Consider the following guidelines when you define the design.
The design should be to study 2-level factors
Text factors must have exactly two levels. To allow for botched runs, numeric factors can contain any number of values.
The size of the design should be adequate
The sample size and power should be desirable for a practically important effect size. To evaluate the statistical significance of whole plots, the design requires one whole plot for each level combination of your hard-to-change factors.
The design should have 1 to 3 hard-to-change factors
A hard-to-change factor is a factor that is difficult to randomize completely because of time or cost constraints. For example, temperature is a common hard-to-change factor because temperature often requires significant time to stabilize after a modification.

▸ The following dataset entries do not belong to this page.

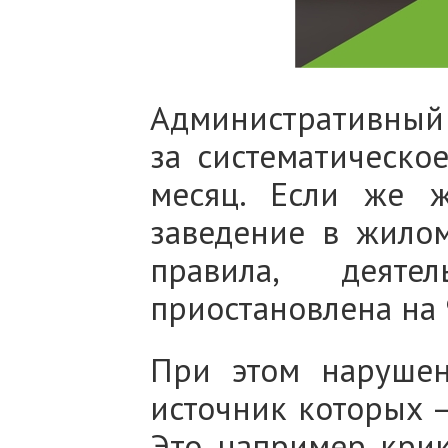
Административный
за систематическо
месяц. Если же 
заведение в жилом
правила, деят
приостановлена на 
При этом нарушен
источник которых —
Это, например, кри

The run order should be randomized for data collection
If the worksheet contains a column that contains the run order, you can specify that column when you define the design. Otherwise, you can randomize the design after you define the design with Stat > DOE > Modify Design.
A column should exist that identifies whole plots or the runs in the same whole plots should be in contiguous rows
If the worksheet contains a column that identifies which runs are in each whole plot, you can specify that column when you define the design. Each whole plot should have a different symbol, even if it contains experimental runs that are a replicate of another whole plot. Alternatively, you can specify the whole plot size and Minitab creates a column for you. The numbers in the new column are repeated the same number of times as the size that you specify. Thus, the whole plot rows should be together in the worksheet.